(Records from a collection)
------------------------

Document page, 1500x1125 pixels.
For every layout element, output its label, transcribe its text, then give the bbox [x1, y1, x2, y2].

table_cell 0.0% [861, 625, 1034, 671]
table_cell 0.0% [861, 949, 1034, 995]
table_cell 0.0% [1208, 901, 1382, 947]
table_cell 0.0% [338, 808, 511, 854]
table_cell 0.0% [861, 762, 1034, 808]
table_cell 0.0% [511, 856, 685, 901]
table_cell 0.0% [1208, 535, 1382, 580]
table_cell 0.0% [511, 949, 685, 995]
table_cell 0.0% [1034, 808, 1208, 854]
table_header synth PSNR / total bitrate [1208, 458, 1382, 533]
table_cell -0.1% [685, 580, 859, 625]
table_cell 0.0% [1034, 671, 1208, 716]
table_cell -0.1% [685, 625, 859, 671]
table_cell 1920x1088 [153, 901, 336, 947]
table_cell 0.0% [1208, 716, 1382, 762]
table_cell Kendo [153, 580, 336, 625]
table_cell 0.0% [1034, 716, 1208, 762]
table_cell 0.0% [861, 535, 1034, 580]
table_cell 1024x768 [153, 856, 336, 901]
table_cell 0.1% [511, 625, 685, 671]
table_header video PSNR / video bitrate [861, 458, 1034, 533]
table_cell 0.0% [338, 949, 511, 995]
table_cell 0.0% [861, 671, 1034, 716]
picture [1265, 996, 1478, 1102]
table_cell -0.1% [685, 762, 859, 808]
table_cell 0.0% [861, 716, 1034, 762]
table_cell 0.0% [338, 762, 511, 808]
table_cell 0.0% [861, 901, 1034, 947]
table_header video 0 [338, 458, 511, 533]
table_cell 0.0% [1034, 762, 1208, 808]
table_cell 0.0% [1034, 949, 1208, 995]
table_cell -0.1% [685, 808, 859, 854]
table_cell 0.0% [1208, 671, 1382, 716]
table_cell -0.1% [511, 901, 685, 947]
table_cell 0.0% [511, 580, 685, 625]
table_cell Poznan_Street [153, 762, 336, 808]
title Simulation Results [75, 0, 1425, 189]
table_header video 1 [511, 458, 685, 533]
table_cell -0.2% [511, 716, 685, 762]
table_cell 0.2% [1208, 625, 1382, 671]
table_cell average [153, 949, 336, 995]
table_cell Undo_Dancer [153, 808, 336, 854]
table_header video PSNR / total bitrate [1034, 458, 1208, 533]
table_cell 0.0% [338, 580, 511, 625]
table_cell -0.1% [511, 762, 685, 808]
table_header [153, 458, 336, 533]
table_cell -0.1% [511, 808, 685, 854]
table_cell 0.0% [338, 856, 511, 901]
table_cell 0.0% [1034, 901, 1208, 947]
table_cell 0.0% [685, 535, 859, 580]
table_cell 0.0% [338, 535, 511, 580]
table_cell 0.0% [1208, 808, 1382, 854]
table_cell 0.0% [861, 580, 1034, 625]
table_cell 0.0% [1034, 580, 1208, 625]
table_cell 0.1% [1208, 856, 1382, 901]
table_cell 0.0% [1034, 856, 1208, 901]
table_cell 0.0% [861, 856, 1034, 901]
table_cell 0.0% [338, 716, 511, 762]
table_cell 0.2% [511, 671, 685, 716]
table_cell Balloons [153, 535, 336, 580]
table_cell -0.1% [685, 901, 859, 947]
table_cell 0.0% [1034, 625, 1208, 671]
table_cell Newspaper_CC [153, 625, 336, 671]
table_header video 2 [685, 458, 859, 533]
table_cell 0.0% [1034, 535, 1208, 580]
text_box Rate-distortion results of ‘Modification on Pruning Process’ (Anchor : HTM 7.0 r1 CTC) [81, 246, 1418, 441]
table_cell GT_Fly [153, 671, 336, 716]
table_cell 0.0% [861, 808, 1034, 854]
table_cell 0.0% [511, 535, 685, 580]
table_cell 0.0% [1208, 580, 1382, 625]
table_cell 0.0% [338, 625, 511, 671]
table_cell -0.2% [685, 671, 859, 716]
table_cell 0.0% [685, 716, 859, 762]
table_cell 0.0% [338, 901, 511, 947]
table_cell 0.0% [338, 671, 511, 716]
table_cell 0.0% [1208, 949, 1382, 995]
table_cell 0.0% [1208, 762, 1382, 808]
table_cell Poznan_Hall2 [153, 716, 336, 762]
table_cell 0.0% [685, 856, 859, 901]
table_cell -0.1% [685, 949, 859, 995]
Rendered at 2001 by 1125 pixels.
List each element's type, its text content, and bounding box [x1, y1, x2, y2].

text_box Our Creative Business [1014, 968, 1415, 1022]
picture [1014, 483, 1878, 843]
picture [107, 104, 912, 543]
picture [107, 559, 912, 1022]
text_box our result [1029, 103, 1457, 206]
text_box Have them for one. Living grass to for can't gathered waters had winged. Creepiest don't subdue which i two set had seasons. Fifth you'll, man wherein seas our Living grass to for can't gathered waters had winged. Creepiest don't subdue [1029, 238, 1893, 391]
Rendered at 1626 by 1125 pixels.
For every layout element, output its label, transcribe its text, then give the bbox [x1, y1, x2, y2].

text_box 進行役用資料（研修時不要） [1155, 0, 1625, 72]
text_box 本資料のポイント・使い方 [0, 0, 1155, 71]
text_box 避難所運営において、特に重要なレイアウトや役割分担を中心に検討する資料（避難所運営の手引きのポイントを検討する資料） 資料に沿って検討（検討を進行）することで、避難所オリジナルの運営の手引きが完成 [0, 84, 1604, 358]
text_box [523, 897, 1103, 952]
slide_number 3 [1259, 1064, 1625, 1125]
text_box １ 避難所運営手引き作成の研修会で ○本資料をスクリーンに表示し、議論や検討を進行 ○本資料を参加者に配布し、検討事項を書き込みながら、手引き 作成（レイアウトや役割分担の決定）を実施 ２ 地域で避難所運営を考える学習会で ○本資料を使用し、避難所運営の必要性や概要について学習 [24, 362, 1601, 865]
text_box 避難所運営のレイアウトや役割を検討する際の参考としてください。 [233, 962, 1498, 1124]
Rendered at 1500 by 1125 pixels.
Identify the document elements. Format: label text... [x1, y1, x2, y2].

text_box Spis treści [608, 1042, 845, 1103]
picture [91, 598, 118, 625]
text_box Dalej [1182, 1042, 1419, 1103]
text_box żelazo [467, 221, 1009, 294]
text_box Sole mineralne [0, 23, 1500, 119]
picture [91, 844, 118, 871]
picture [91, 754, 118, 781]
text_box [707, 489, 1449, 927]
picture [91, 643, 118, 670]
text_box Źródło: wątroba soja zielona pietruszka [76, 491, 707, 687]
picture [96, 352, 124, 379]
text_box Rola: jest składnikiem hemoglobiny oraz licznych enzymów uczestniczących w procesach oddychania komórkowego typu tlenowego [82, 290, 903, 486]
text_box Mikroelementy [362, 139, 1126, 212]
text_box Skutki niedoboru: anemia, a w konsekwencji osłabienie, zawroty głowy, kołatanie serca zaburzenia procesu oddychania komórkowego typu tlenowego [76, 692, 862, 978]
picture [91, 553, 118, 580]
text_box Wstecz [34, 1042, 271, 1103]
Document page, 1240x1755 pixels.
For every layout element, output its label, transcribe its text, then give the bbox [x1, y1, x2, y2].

------------------------

What is needed -
Can you repeat, word for word, every line above from the one containing "Rendered at 2001 by 1125 pixels." down to the one containing "Rendered at 1500 by 1125 pixels.", including both?

The answer -
Rendered at 2001 by 1125 pixels.
List each element's type, its text content, and bounding box [x1, y1, x2, y2].

text_box Our Creative Business [1014, 968, 1415, 1022]
picture [1014, 483, 1878, 843]
picture [107, 104, 912, 543]
picture [107, 559, 912, 1022]
text_box our result [1029, 103, 1457, 206]
text_box Have them for one. Living grass to for can't gathered waters had winged. Creepiest don't subdue which i two set had seasons. Fifth you'll, man wherein seas our Living grass to for can't gathered waters had winged. Creepiest don't subdue [1029, 238, 1893, 391]
Rendered at 1626 by 1125 pixels.
For every layout element, output its label, transcribe its text, then give the bbox [x1, y1, x2, y2].

text_box 進行役用資料（研修時不要） [1155, 0, 1625, 72]
text_box 本資料のポイント・使い方 [0, 0, 1155, 71]
text_box 避難所運営において、特に重要なレイアウトや役割分担を中心に検討する資料（避難所運営の手引きのポイントを検討する資料） 資料に沿って検討（検討を進行）することで、避難所オリジナルの運営の手引きが完成 [0, 84, 1604, 358]
text_box [523, 897, 1103, 952]
slide_number 3 [1259, 1064, 1625, 1125]
text_box １ 避難所運営手引き作成の研修会で ○本資料をスクリーンに表示し、議論や検討を進行 ○本資料を参加者に配布し、検討事項を書き込みながら、手引き 作成（レイアウトや役割分担の決定）を実施 ２ 地域で避難所運営を考える学習会で ○本資料を使用し、避難所運営の必要性や概要について学習 [24, 362, 1601, 865]
text_box 避難所運営のレイアウトや役割を検討する際の参考としてください。 [233, 962, 1498, 1124]
Rendered at 1500 by 1125 pixels.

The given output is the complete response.